*** Data supplied ***
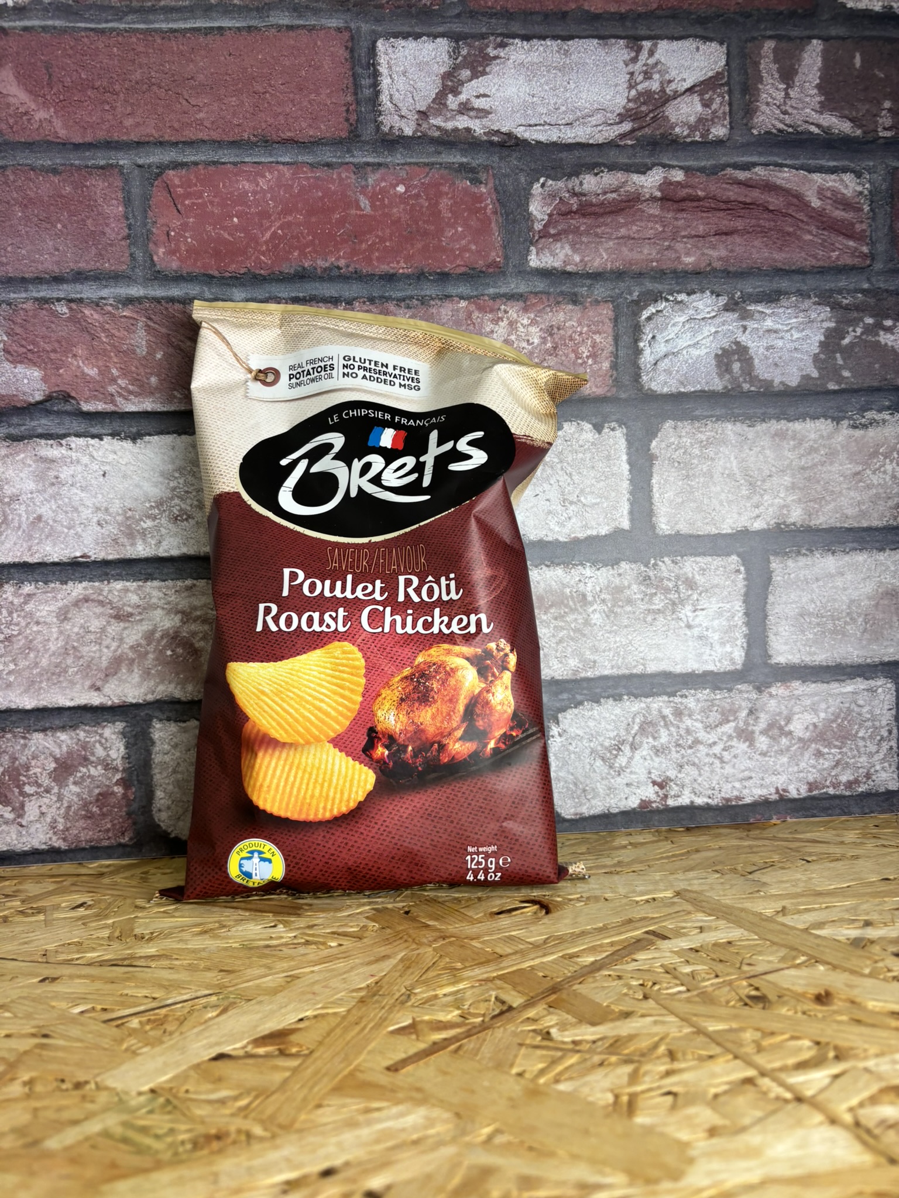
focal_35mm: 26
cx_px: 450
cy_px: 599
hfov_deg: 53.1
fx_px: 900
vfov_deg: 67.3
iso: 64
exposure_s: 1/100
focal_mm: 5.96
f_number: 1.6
*** End of Data supplied ***
*** Data supplied ***
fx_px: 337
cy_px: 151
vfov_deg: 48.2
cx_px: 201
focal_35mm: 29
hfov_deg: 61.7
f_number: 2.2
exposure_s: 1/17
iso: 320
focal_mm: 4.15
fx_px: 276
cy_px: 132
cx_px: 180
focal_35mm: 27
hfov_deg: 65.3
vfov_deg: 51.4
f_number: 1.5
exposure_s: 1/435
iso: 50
*** End of Data supplied ***
__Action item__: Out of the entries above, write out only the lines between the line holding "focal_35mm: 26" and the line holding "f_number: 1.6", inclusive, each exactly as given.

__Task response__:
focal_35mm: 26
cx_px: 450
cy_px: 599
hfov_deg: 53.1
fx_px: 900
vfov_deg: 67.3
iso: 64
exposure_s: 1/100
focal_mm: 5.96
f_number: 1.6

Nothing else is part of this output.